In the end, we can all agree that the tree was really the star, and it shows us how important “balanced” relationships are – as well as how important trees are to our environment!

Avatar: the last airbender’s ancient banyan-grove tree.

The spiritual relationship between nature and humans is a prominent theme in children’s show Avatar: The Last Airbender and this is apparent in the episode where the protagonists encounter an enormous banyan-grove tree in the middle of a swamp in an episode. It turns out that all the trees in the swamp are merely offshoots of the banyan-grove tree itself.

Later, the characters encounter a group of water benders, who claim to have achieved enlightenment in the branches of the banyan-grove tree. The tree even makes a reappearance in the successor series, Legend of Korra, where protagonist Korra trains at the tree to move on from her memories.

The tree of youth in chronicles of Narnia.

The Tree of Youth is the first tree to ever exist in C.S. Lewis’ Narnia, growing wonderful shiny silver apples that, when consumed, have magical properties.
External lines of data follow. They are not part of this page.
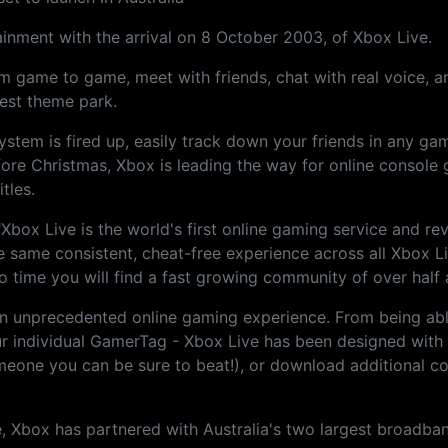
tainment with the arrival on 8 October 2003, of Xbox Live.
 game to game, meet with friends, chat with real voice, and
best theme park.
system is fired up, easily track down your friends in any g
ore Christmas, Xbox is leading the way for online console
tles.
Xbox Live is the world's first online gaming service and r
he same consistent, cheat-free experience across all Xbox 
time you will find a fast growing community of over half a
s an unprecedented online gaming experience. From being a
ur individual GamerTag - Xbox Live has been designed with
omeone you can be sure to beat!), or download additional con
, Xbox has partnered with Australia's two largest broadban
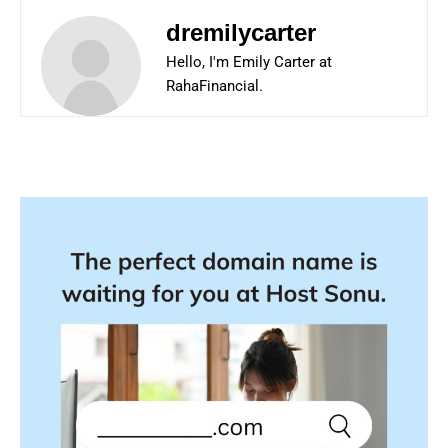
dremilycarter
Hello, I'm Emily Carter at
RahaFinancial.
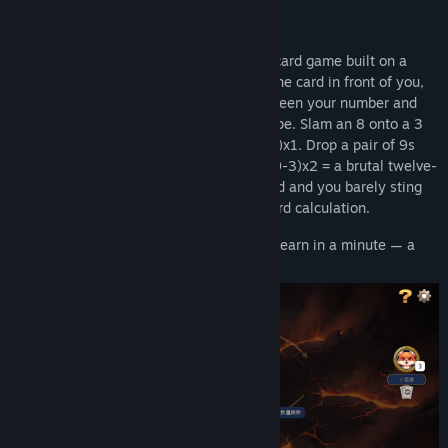
One number. One gap. A whole storm.
Gap Storm
is an original shedding-style card game built on a
single, razor-sharp idea: when you beat the card in front of you,
the penalty isn't fixed — it's the
gap
between your number and
the last one, multiplied by your combo type. Slam an 8 onto a 3
and the next player who folds draws (8-3)x1. Drop a pair of 9s
onto a pair of 3s and that gap becomes (9-3)x2 = a brutal twelve-
card storm. Play the smallest winning card and you barely sting
them. Every single turn is a live risk/reward calculation.
First to empty their hand wins. Simple to learn in a minute — a
lifetime to master.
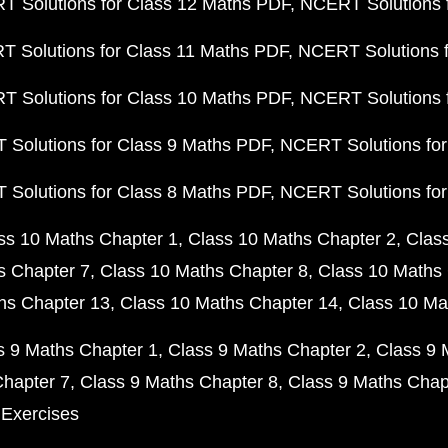
 Solutions for Class 12 Maths PDF
NCERT Solutions f
 Solutions for Class 11 Maths PDF
NCERT Solutions f
 Solutions for Class 10 Maths PDF
NCERT Solutions 
Solutions for Class 9 Maths PDF
NCERT Solutions for
Solutions for Class 8 Maths PDF
NCERT Solutions for
ss 10 Maths Chapter 1
Class 10 Maths Chapter 2
Clas
s Chapter 7
Class 10 Maths Chapter 8
Class 10 Maths 
hs Chapter 13
Class 10 Maths Chapter 14
Class 10 Ma
s 9 Maths Chapter 1
Class 9 Maths Chapter 2
Class 9 
Chapter 7
Class 9 Maths Chapter 8
Class 9 Maths Chap
 Exercises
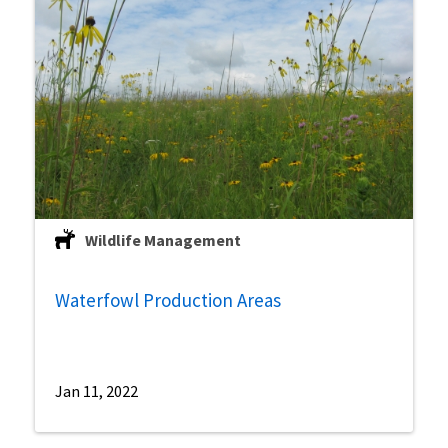
Wildlife Management
Waterfowl Production Areas
Jan 11, 2022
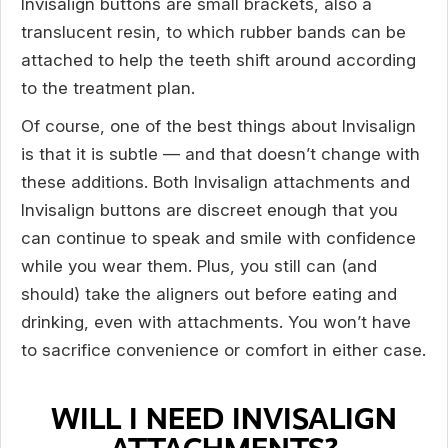
Invisalign buttons are small brackets, also a
translucent resin, to which rubber bands can be
attached to help the teeth shift around according
to the treatment plan.
Of course, one of the best things about Invisalign
is that it is subtle — and that doesn’t change with
these additions. Both Invisalign attachments and
Invisalign buttons are discreet enough that you
can continue to speak and smile with confidence
while you wear them. Plus, you still can (and
should) take the aligners out before eating and
drinking, even with attachments. You won’t have
to sacrifice convenience or comfort in either case.
WILL I NEED INVISALIGN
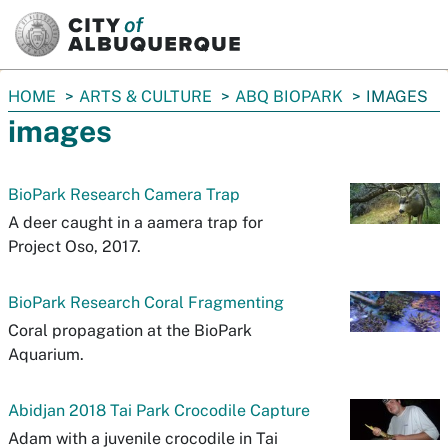
SKIP TO MAIN CONTENT
You
HOME
ARTS & CULTURE
ABQ BIOPARK
IMAGES
are
images
here:
BioPark Research Camera Trap
A deer caught in a aamera trap for
Project Oso, 2017.
BioPark Research Coral Fragmenting
Coral propagation at the BioPark
Aquarium.
Abidjan 2018 Tai Park Crocodile Capture
Adam with a juvenile crocodile in Tai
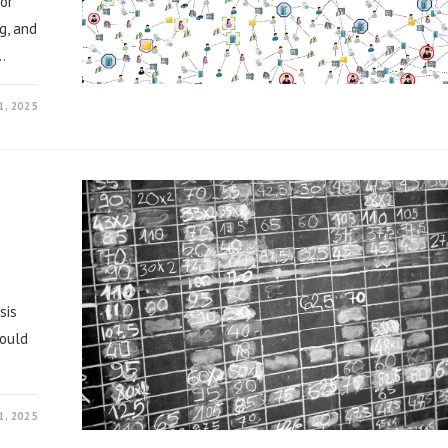
or
g, and
…
, 2025
sis
could
, 2025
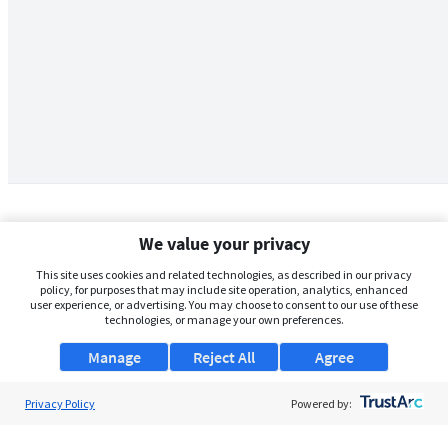
We value your privacy
This site uses cookies and related technologies, as described in our privacy
policy, for purposes that may include site operation, analytics, enhanced
user experience, or advertising. You may choose to consent to our use of these
technologies, or manage your own preferences.
Manage
Reject All
Agree
Privacy Policy
About Us
Powered by:
Support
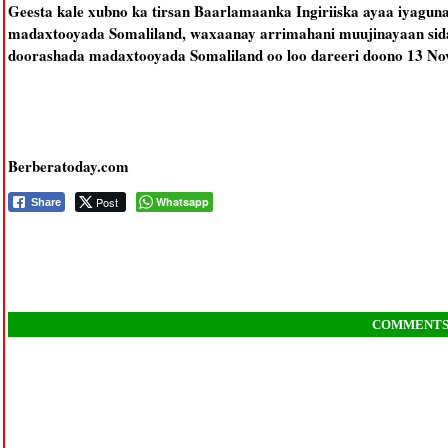
Geesta kale xubno ka tirsan Baarlamaanka Ingiriiska ayaa iyaguna
madaxtooyada Somaliland, waxaanay arrimahani muujinayaan sida 
doorashada madaxtooyada Somaliland oo loo dareeri doono 13 No
Berberatoday.com
Post
Whatsapp
Share
COMMENT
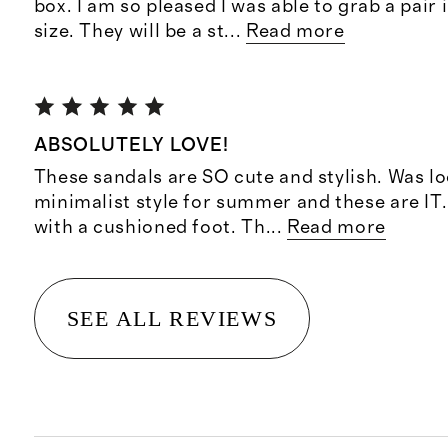
box. I am so pleased I was able to grab a pair 
size. They will be a st
...
Read more
ABSOLUTELY LOVE!
These sandals are SO cute and stylish. Was lo
minimalist style for summer and these are IT
with a cushioned foot. Th
...
Read more
SEE ALL REVIEWS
The tree was home to a single phoenix. The story of the tree is a reiteration of the Tree of the knowledge of good and evil in the story of the Garden of Eden, just as are numerous other elements of Narnia.

One of the tree’s apples is later returned to the lion Aslan, which then grows into the Tree of Protection that guards the Kingdom of Narnia and all its inhabitants from potential attackers for 898 years.

Trees in fiction and popular culture are just as important as they are in real life! Trees give us cleaner air, cleaner water, and help bring us together.